Decoding JWT Tokens

Forewarning: I know that “JWT Tokens” is case of RAS syndrome… but I can’t help it!

Are your tokens safe when using online decoders?

In the identity space, decoding JSON Web Tokens (JWT tokens) is a regular event. One of the first things we do in order to try and debug issues that customers or partners are having is taking a quick peek into the access tokens they are using, and seeing if anything is wrong.

In Azure Active Directory, we are commonly looking at the “audience” claim or the “scopes” in the token to make sure that they have the token to the right resource, and they have the right level of permissions for the task. But sometimes problems can be even more subtle than that. For example, the “tenant” information can be wrong, and people may never notice the subtle difference in GUID.

Either way, being able to read the contents of a token is crucial, and so I have always relied on small web apps created by others to do this. However, at work recently, there was discussion about how the most popular site for this (https://jwt.io/) may be storing the tokens that are submitted into the app. If someone submits a token that is still active, there is a possibility that the site could use that token and impersonate you! Furthermore, the website was created by a Microsoft competitor, Auth0… so just bad news in general.

I wanted to create my own JWT decoder so that I know for certain that my tokens are not being used maliciously, and so I could learn a little more about JWT tokens in general.

I created this very basic page: http://shawntabrizi.com/jwt/

You can find the GitHub source here.

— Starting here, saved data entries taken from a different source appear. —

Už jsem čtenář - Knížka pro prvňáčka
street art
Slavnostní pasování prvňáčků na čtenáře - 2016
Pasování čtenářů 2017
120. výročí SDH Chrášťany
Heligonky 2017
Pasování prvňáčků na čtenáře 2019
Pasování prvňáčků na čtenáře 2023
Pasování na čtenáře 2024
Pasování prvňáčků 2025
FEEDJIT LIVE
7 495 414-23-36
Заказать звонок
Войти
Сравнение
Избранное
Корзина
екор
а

Let’s talk about what I did.

JSON Web Token Structure

A JWT token is broken up into 3 sections, all separated by periods. The first section is the Header, which contains information about the token type and the algorithm used to sign or encrypt that token. The second section is the Payload, where all the main claims are stored for the token. Finally, the third section is the token signature, where a token issuer can prove that they were the ones that actually minted the token. Tokens do not need to be signed, and if they are not, the third section will be empty. However, they will still contain a period to separate it from the second section as shown here.

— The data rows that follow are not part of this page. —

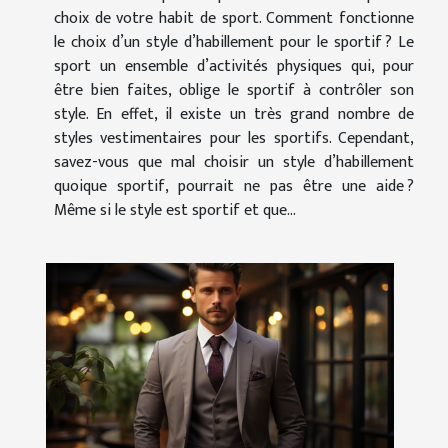
choix de votre habit de sport. Comment fonctionne
le choix d’un style d’habillement pour le sportif ? Le
sport un ensemble d’activités physiques qui, pour
être bien faites, oblige le sportif à contrôler son
style. En effet, il existe un très grand nombre de
styles vestimentaires pour les sportifs. Cependant,
savez-vous que mal choisir un style d’habillement
quoique sportif, pourrait ne pas être une aide ?
Même si le style est sportif et que...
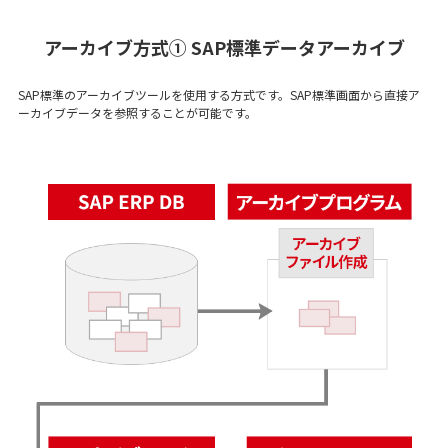
アーカイブ方式① SAP標準データアーカイブ
SAP標準のアーカイブツールを使用する方式です。SAP標準画面から直接ア
ーカイブデータを参照することが可能です。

The problem I needed to solve was pretty simple: Take the encoded JWT token, and get the claims out of it. I think the easiest way to explain the steps is simply to look at my commented code:

//This function takes a base 64 url encoded string, and converts it to a JSON object... using a few steps.
function decoder(base64url) {
    try {
        //Convert base 64 url to base 64
        var base64 = base64url.replace('-', '+').replace('_', '/')
        //atob() is a built in JS function that decodes a base-64 encoded string
        var utf8 = atob(base64)
        //Then parse that into JSON
        var json = JSON.parse(utf8)
        //Then make that JSON look pretty
        var json_string = JSON.stringify(json, null, 4)
    } catch (err) {
        json_string = "Bad Section.\nError: " + err.message
    }
    return json_string
}

JWT tokens are Base 64 URL encoded. While they are nearly the same, characters like “+” and “/” turn into “-” and “_” respectively. Learn more here. From there, converting a Base 64 encoded string to a pretty JSON string is really self explanatory.

The rest of the work beyond this is just handling random user inputs. We have checks to verify the individual parts of the token are good, and whether or not the token contains a signature. As I suspected, creating a site to decode JWT tokens is really quite simple, and now I have my own site to do it on!